Once we obtain the MSE values, we then compare them side by side for different models

In [22]:
# Printing the performance of slr and mlr using mse
for i in range(1990,int(nC_data1['year'].max())+1):
    print(f"The SLR Cummulative MSE for year {i} is {slr_msedict[i]} and the MLR Cummulative MSE is {mlr_msedict[i]}")
    if slr_msedict[i] < mlr_msedict[i]:
        print(f"The Single Linear Regression function performed better for year {i}\n")
    elif slr_msedict[i] > mlr_msedict[i]:
        print(f"The Multivariate Linear Regression function performed better for year {i}\n")
    else:
        #extremely rare scenario
        print(f"Both the models performed the same\n")  

The SLR Cummulative MSE for year 1990 is 735386062957.1707 and the MLR Cummulative MSE is 519147666258.7235
The Multivariate Linear Regression function performed better for year 1990

The SLR Cummulative MSE for year 1991 is 1517659246647.7695 and the MLR Cummulative MSE is 1077427024497.0956
The Multivariate Linear Regression function performed better for year 1991

The SLR Cummulative MSE for year 1992 is 2347052423718.9766 and the MLR Cummulative MSE is 1669658294697.1494
The Multivariate Linear Regression function performed better for year 1992

The SLR Cummulative MSE for year 1993 is 3203280113551.451 and the MLR Cummulative MSE is 2283803322079.8213
The Multivariate Linear Regression function performed better for year 1993

The SLR Cummulative MSE for year 1994 is 4085932704898.1514 and the MLR Cummulative MSE is 2918988177436.3423
The Multivariate Linear Regression function performed better for year 1994

The SLR Cummulative MSE for year 1995 is 4997127260943.841 and the MLR Cu

Mean Squared Error (MSE) is a measure of the average squared difference between the predicted values and the actual values in a regression model.

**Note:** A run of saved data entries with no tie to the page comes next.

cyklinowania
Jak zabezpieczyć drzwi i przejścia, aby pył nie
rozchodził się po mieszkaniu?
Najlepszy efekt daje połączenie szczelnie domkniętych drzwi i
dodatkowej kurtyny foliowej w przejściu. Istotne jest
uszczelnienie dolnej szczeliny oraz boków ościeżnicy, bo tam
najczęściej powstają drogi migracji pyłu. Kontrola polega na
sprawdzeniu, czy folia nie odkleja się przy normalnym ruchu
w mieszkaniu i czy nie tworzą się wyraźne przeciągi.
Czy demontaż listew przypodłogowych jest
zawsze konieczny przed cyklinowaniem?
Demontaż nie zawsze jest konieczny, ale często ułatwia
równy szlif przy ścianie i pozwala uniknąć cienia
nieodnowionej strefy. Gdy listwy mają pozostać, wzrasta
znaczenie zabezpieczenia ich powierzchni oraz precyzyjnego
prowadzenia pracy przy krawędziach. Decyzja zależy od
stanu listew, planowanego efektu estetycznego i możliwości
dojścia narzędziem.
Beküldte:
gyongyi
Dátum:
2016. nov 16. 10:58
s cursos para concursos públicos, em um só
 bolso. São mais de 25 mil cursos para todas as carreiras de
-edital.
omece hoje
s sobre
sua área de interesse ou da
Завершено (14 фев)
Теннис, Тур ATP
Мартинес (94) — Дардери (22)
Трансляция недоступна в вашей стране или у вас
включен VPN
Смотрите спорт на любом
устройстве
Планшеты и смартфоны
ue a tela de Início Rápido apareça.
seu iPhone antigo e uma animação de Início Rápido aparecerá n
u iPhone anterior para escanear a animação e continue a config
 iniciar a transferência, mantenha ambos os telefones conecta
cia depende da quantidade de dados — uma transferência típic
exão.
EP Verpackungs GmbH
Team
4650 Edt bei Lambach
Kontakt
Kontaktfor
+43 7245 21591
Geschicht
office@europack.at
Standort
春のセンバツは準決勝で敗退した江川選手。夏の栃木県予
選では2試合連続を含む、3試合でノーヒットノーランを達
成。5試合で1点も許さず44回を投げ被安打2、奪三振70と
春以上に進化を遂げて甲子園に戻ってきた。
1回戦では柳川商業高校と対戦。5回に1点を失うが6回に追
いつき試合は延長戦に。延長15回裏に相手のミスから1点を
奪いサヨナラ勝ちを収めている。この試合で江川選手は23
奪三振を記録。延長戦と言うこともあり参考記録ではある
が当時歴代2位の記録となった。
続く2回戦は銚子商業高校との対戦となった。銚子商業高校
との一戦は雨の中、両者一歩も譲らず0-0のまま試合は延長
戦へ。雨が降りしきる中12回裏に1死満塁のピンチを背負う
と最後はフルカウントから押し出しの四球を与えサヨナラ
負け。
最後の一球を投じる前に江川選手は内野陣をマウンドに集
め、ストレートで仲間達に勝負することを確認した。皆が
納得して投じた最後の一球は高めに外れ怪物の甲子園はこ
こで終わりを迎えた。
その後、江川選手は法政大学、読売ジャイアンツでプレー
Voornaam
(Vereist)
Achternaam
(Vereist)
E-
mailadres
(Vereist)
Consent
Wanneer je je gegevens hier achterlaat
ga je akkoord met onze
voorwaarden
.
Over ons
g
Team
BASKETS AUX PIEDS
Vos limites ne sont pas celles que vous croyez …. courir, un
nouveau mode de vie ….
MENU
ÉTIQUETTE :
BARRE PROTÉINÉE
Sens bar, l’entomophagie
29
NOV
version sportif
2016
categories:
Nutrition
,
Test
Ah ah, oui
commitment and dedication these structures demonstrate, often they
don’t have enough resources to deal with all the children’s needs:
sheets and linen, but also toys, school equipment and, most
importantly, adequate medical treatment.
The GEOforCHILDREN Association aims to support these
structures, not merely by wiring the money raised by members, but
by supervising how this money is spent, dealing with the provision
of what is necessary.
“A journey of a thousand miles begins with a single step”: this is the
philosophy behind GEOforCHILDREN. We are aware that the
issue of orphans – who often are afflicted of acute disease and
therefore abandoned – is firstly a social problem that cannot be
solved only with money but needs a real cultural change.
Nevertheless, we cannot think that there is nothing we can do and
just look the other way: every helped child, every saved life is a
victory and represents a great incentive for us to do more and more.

It is commonly used in machine learning and data science to evaluate the performance of a regression model, particularly in cases where the response variable is continuous.


The learnings we have from our MSE results are as follows:

* We can see from the above code block that the MSE values for **Multivariate Linear Regression** models are lesser than the MSE values from **Single Linear regression** models which means that the MLR model performs better for our data set.

* This is because of the extra predictor variables we have in the MLR model, the extra variables gives us a better fit for the data and thus the error is lesser in the difference between predicted and actual values.